▶ _Records supplied_
===
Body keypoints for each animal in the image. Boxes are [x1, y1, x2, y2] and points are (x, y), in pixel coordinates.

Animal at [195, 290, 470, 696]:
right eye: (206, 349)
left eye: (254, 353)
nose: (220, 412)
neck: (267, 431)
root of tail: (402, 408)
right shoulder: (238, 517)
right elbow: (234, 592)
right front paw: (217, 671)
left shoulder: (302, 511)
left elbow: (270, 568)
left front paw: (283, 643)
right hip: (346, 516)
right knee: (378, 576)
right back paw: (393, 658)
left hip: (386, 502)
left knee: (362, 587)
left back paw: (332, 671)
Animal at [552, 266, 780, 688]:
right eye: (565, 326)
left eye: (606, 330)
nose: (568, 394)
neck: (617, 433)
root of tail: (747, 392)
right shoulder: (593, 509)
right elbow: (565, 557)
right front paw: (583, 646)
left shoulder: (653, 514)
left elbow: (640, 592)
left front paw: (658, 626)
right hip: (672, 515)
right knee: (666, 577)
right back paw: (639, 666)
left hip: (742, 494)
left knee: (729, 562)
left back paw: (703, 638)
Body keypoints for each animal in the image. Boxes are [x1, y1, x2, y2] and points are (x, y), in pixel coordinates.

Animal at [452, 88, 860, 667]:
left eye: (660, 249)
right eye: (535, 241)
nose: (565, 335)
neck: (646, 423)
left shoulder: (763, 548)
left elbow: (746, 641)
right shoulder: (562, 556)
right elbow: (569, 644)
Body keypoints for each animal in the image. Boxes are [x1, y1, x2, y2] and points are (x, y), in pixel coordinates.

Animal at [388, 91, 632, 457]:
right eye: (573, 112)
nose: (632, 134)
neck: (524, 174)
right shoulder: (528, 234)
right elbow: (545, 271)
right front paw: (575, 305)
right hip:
===
▶ _Task_
Reproduce the material above in full, exactly.

▶ _Result below_
Body keypoints for each animal in the image. Boxes are [x1, y1, x2, y2] and points are (x, y), in pixel coordinates.

Animal at [195, 290, 470, 696]:
right eye: (206, 349)
left eye: (254, 353)
nose: (220, 412)
neck: (267, 431)
root of tail: (402, 408)
right shoulder: (238, 517)
right elbow: (234, 592)
right front paw: (217, 671)
left shoulder: (302, 511)
left elbow: (270, 568)
left front paw: (283, 643)
right hip: (346, 516)
right knee: (378, 576)
right back paw: (393, 658)
left hip: (386, 502)
left knee: (362, 587)
left back paw: (332, 671)
Animal at [552, 266, 780, 688]:
right eye: (565, 326)
left eye: (606, 330)
nose: (568, 394)
neck: (617, 433)
root of tail: (747, 392)
right shoulder: (593, 509)
right elbow: (565, 557)
right front paw: (583, 646)
left shoulder: (653, 514)
left elbow: (640, 592)
left front paw: (658, 626)
right hip: (672, 515)
right knee: (666, 577)
right back paw: (639, 666)
left hip: (742, 494)
left knee: (729, 562)
left back paw: (703, 638)
Body keypoints for each animal in the image. Boxes are [x1, y1, x2, y2] and points are (x, y), in pixel coordinates.

Animal at [452, 88, 860, 667]:
left eye: (660, 249)
right eye: (535, 241)
nose: (565, 335)
neck: (646, 423)
left shoulder: (763, 548)
left elbow: (746, 641)
right shoulder: (562, 556)
right elbow: (569, 644)
Body keypoints for each animal in the image. Boxes are [x1, y1, x2, y2] and points are (x, y), in pixel coordinates.

Animal at [388, 91, 632, 457]:
right eye: (573, 112)
nose: (632, 134)
neck: (524, 174)
right shoulder: (528, 234)
right elbow: (545, 271)
right front paw: (575, 305)
right hip:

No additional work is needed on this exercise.